Deine Aufgaben:
a. Fasse bitte den Bericht über die Rede von Merz beim Deutschlandtag in zwei Sätzen zusammen.
b. Gib aus dem Bericht über die Rede von Merz die Stelle wieder, die mit "Es könnte der" beginnt und bis "Lachen im Flutgebiet." reicht, und tausche darin "Trümmer" gegen "Ruinen" aus.
c. Setze den Bericht über die Rede von Merz beim Deutschlandtag im Anschluss an seinen letzten Satz fort.

Lesetext:
"""

Irgendwann kann der Bejubelte dann aber doch mit seiner Rede beginnen. Merz trägt kariertes Hemd ohne Krawatte, ist braun gebrannt und wirkt entspannt. Auch sein Ton ist eher sachlich, jedenfalls nicht so verbissen oder von oben herab wie das in früheren Reden der Fall war. Schnell ist er in seinem Element als Oppositionsführer und greift die Ampel an. "Was ist das eigentlich für ein Erscheinungsbild?", fragt er. Bundeskanzler Olaf Scholz habe zu einem Industriegipfel geladen, Finanzminister Christian Lindner halte seinen eigenen Wirtschaftsgipfel ab, während Wirtschaftsminister Robert Habeck gerade Pläne für ein neues milliardenschweres Förderprogramm vorgestellt habe. "Wir haben eine solche Bundesregierung nicht verdient", sagt Merz.

Kein Streit, dafür Verlässlichkeit

Natürlich würde er es als Bundeskanzler anders machen. "Wir brauchen eine Regierung, die aufhört zu streiten und endlich wieder vernünftig miteinander zusammenarbeitet", sagt er. Nach einer Diskussion müsse man gemeinsam eine Position vertreten, ohne dass jemand von der Seite "nölt und meckert".

Sein zweiter Punkt: Verlässlichkeit. "Wir brauchen wieder eine Regierung, auf die man sich zumindest eine Wahlperiode, besser zwei, verlassen kann", fordert er. "Verlässlichkeit in dem, was wir tun, wird wesentlich dafür sein, dass wir Erfolg haben." Bei der Ampel könne man sich dagegen nur darauf verlassen, dass man sich nicht auf sie verlassen könne.

JU-Chef Winkel sagte ntv.de auch, der Deutschlandtag solle der Auftakt in das Wahlkampfjahr sein. Elf Monate sind es noch bis zur Bundestagswahl am 28. September. Und so fühlt sich dieser Nachmittag in Halle auch an. Angriffe wegen Streit und Verlässlichkeit gleichen Bällen auf dem Elfmeterpunkt, die die Ampel dem Oppositionsführer selbst dort hingelegt hat. Eine Regierung, die eine so große Angriffsfläche bietet, macht sich das Leben selbst schwer.

Es könnte der Eindruck entstehen, dass Merz den Gegner gar nicht mehr niederringen müsste. Als ob er nur noch über die Trümmer hinwegsteigen und ins Kanzleramt marschieren müsste. Doch solche Eindrücke können trügen und vermeintliche Kleinigkeiten verheerende Wirkung haben - siehe Armin Laschet im Wahlkampf 2021 und sein Lachen im Flutgebiet.

Kein Wort zu Wagenknecht

Genau davor warnte CDU-Fraktionsvize Jens Spahn die Delegierten bei seinem Auftritt am Vormittag. Geschlossenheit sei jetzt besonders wichtig, "das Entscheidende ist, dass wir jetzt zusammenstehen", sagte Spahn und warnte: "Das werden harte elf Monate. Wir werden auch mal straucheln."

"""

Materialauszug:
"""

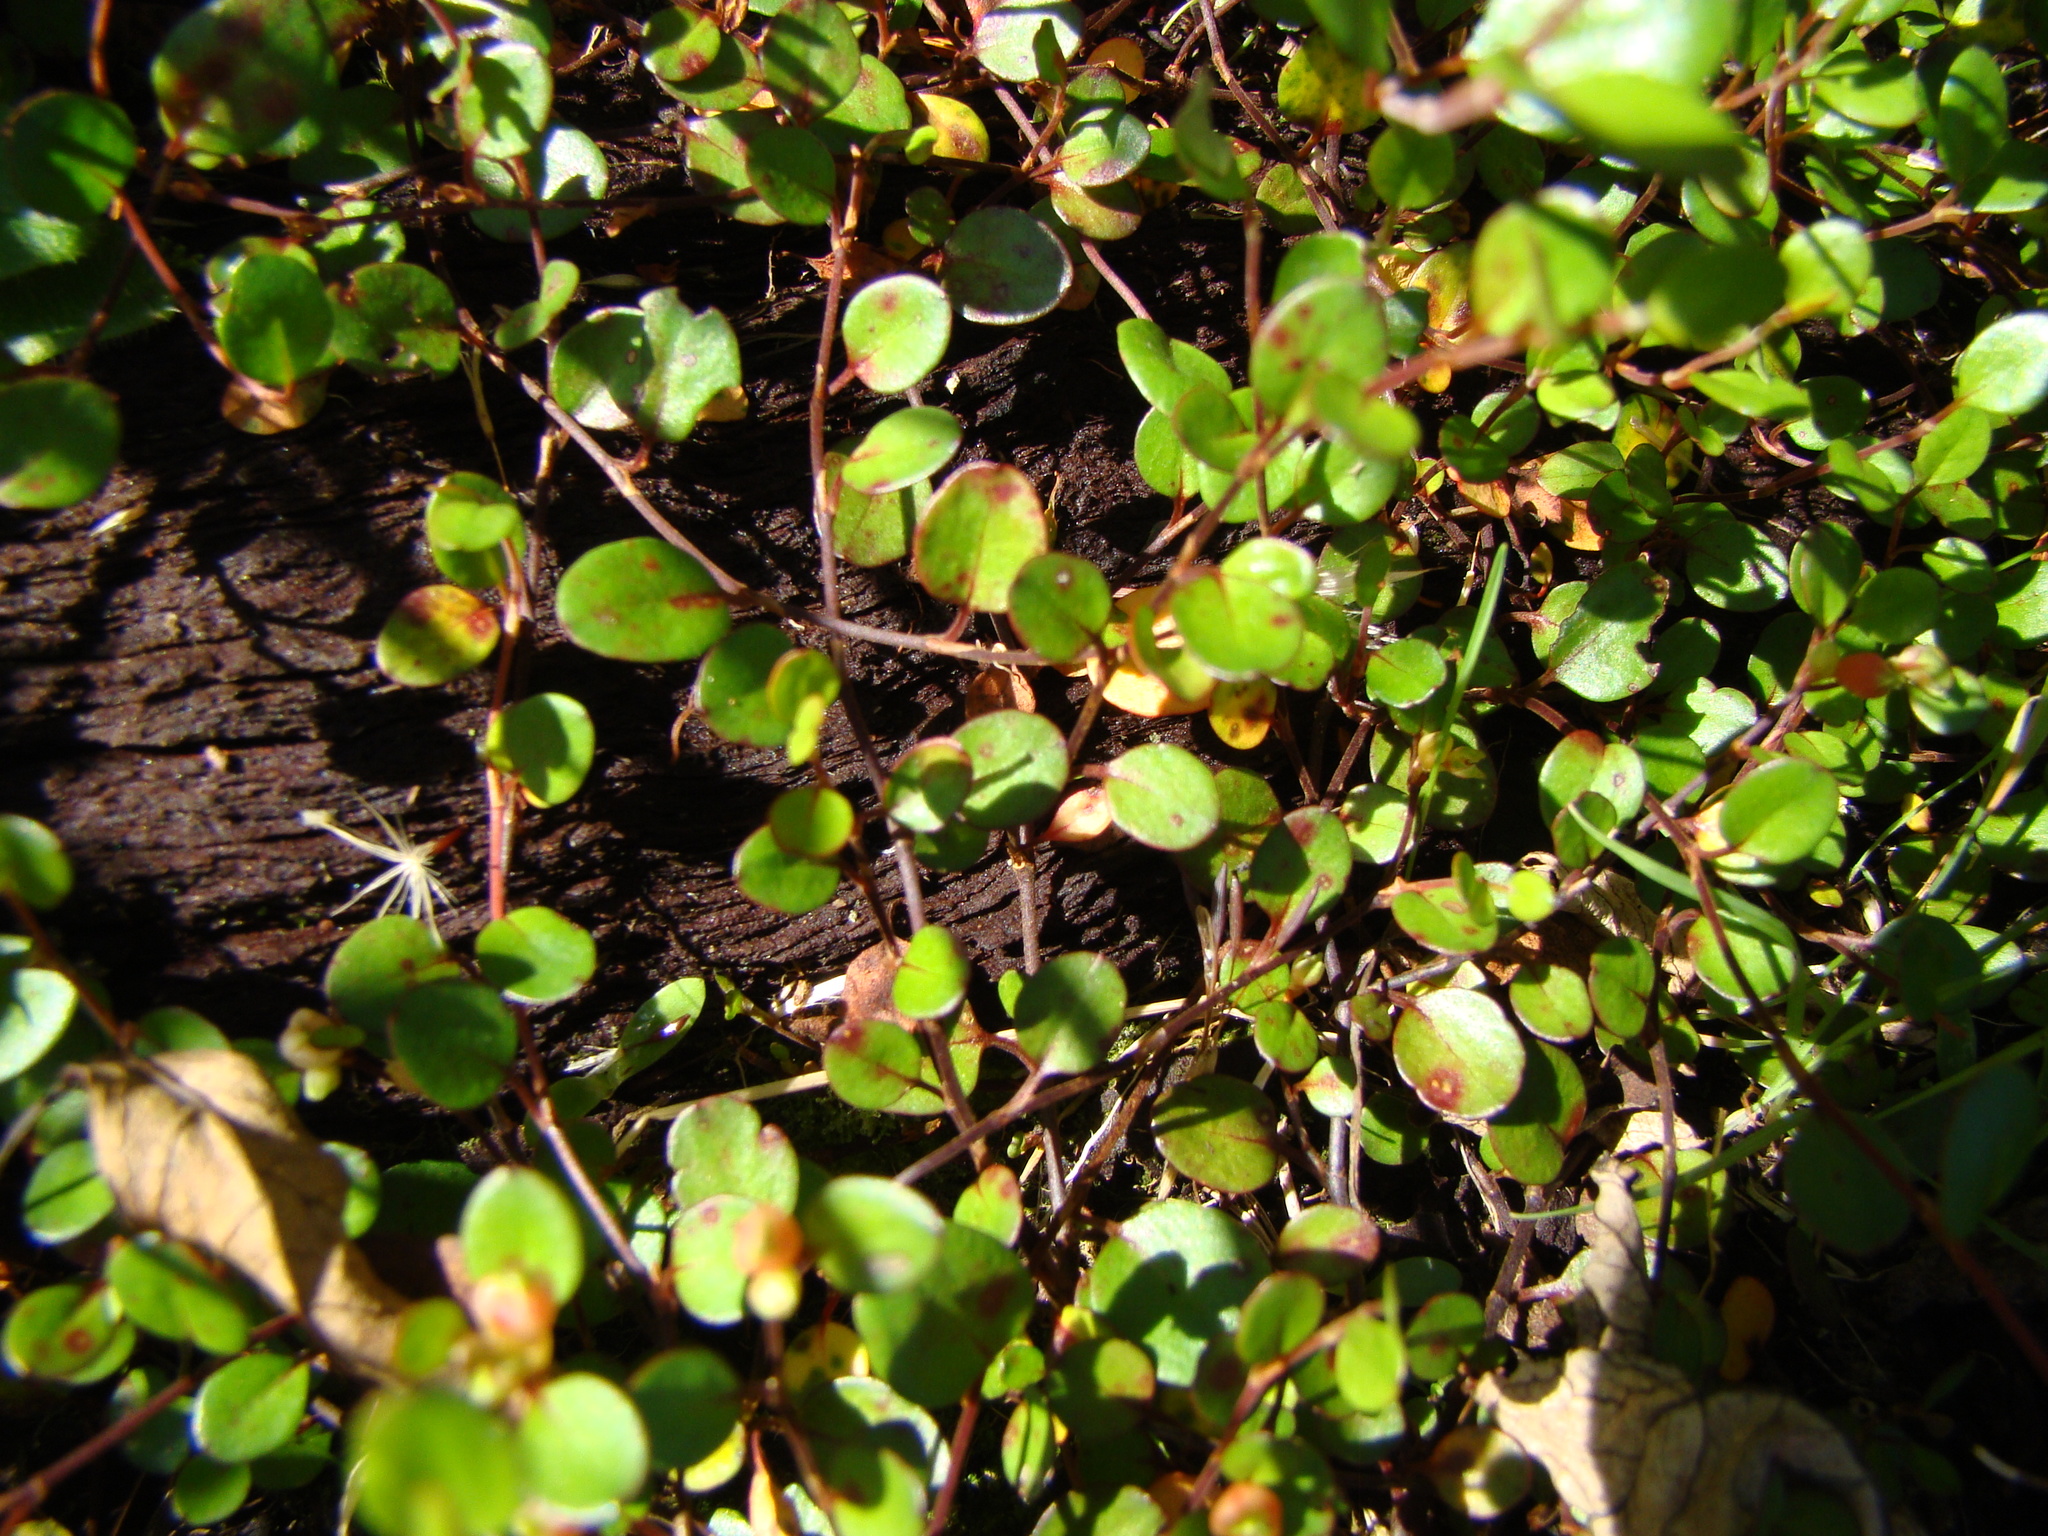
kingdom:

"""

Lösungen:
a. Merz greift in seiner Rede die Ampel wegen ihres Erscheinungsbilds an und fordert eine Regierung, die nicht mehr streitet und auf die man sich verlassen kann. Laut JU-Chef Winkel soll der Deutschlandtag den Wahlkampf einläuten, doch Jens Spahn mahnt zur Geschlossenheit und warnt vor harten elf Monaten.

b.
Es könnte der Eindruck entstehen, dass Merz den Gegner gar nicht mehr niederringen müsste. Als ob er nur noch über die Ruinen hinwegsteigen und ins Kanzleramt marschieren müsste. Doch solche Eindrücke können trügen und vermeintliche Kleinigkeiten verheerende Wirkung haben - siehe Armin Laschet im Wahlkampf 2021 und sein Lachen im Flutgebiet.

c.
Gefahren gibt es einige. Zum Beispiel könnte Sahra Wagenknecht Merz noch ein Bein stellen. Die Frage, ob die CDU in Sachsen und Thüringen mit ihrem BSW koalieren sollte, hat Spaltungspotenzial. Ebenso die Frage, wie weit man der neuen Partei entgegenkommen kann. Es läuft eine Unterschriftenaktion für einen Unvereinbarkeitsbeschluss gegen das BSW. Auch das Thema Migration könnte die CDU noch einholen. Merz hat es selbst oft gesagt: Wenn die Parteien der Mitte die Zuwanderung nicht beschränken, schadet das ihnen allen und hilft der AfD.

Zu Wagenknecht äußert sich Merz interessanterweise gar nicht, zur Migration überraschend wenig. Zurückweisungen an den Grenzen müssten sein, fordert er. Besonders großen Applaus bekommt er, als er eine Koalition mit der AfD auf Landes-, Bundes- und Europa-Ebene ausschließt. "Wir werden die Mehrheit rechts der Mitte nicht in Anspruch nehmen", verspricht der CDU-Chef. Ausländerfeindliche Sprüche werde es von der Union nicht geben. Es gelte das Wort von Ex-Bundespräsident Joachim Gauck: "Unser Herz ist weit, aber die Möglichkeiten begrenzt."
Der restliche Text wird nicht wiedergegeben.